*** DATASET EXCERPTS

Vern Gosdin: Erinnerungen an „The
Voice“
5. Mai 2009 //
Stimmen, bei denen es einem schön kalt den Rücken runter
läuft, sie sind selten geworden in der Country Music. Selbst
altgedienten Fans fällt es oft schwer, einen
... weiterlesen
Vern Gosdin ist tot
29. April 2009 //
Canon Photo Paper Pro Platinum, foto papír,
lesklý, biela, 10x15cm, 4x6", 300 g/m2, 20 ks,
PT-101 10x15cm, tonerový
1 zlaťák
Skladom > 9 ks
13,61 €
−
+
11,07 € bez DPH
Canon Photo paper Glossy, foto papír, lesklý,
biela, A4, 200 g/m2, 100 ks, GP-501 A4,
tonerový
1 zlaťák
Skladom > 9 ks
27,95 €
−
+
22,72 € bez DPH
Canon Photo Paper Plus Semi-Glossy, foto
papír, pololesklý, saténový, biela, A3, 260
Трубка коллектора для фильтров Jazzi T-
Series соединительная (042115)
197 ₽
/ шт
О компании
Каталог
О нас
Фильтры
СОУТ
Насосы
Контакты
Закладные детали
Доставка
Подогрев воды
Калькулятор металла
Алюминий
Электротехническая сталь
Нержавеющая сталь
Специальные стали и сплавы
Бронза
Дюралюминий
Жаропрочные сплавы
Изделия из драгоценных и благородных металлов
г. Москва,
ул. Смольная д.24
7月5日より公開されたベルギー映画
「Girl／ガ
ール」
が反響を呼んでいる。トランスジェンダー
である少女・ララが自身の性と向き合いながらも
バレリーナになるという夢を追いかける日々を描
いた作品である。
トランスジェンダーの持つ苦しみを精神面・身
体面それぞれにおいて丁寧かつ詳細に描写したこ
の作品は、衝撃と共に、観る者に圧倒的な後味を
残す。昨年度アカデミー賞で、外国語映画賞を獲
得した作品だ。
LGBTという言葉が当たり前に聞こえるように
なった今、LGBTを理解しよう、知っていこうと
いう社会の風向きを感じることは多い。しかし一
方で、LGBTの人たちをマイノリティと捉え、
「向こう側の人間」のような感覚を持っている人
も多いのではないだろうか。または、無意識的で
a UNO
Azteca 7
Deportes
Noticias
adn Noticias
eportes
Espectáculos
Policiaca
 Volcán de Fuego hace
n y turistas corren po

******

INSTRUCTIONS TO FOLLOW: Extract the text of every item above, repeating each line word for word and in its original order.

TASK RESULT:
Vern Gosdin: Erinnerungen an „The
Voice“
5. Mai 2009 //
Stimmen, bei denen es einem schön kalt den Rücken runter
läuft, sie sind selten geworden in der Country Music. Selbst
altgedienten Fans fällt es oft schwer, einen
... weiterlesen
Vern Gosdin ist tot
29. April 2009 //
Canon Photo Paper Pro Platinum, foto papír,
lesklý, biela, 10x15cm, 4x6", 300 g/m2, 20 ks,
PT-101 10x15cm, tonerový
1 zlaťák
Skladom > 9 ks
13,61 €
−
+
11,07 € bez DPH
Canon Photo paper Glossy, foto papír, lesklý,
biela, A4, 200 g/m2, 100 ks, GP-501 A4,
tonerový
1 zlaťák
Skladom > 9 ks
27,95 €
−
+
22,72 € bez DPH
Canon Photo Paper Plus Semi-Glossy, foto
papír, pololesklý, saténový, biela, A3, 260
Трубка коллектора для фильтров Jazzi T-
Series соединительная (042115)
197 ₽
/ шт
О компании
Каталог
О нас
Фильтры
СОУТ
Насосы
Контакты
Закладные детали
Доставка
Подогрев воды
Калькулятор металла
Алюминий
Электротехническая сталь
Нержавеющая сталь
Специальные стали и сплавы
Бронза
Дюралюминий
Жаропрочные сплавы
Изделия из драгоценных и благородных металлов
г. Москва,
ул. Смольная д.24
7月5日より公開されたベルギー映画
「Girl／ガ
ール」
が反響を呼んでいる。トランスジェンダー
である少女・ララが自身の性と向き合いながらも
バレリーナになるという夢を追いかける日々を描
いた作品である。
トランスジェンダーの持つ苦しみを精神面・身
体面それぞれにおいて丁寧かつ詳細に描写したこ
の作品は、衝撃と共に、観る者に圧倒的な後味を
残す。昨年度アカデミー賞で、外国語映画賞を獲
得した作品だ。
LGBTという言葉が当たり前に聞こえるように
なった今、LGBTを理解しよう、知っていこうと
いう社会の風向きを感じることは多い。しかし一
方で、LGBTの人たちをマイノリティと捉え、
「向こう側の人間」のような感覚を持っている人
も多いのではないだろうか。または、無意識的で
a UNO
Azteca 7
Deportes
Noticias
adn Noticias
eportes
Espectáculos
Policiaca
 Volcán de Fuego hace
n y turistas corren po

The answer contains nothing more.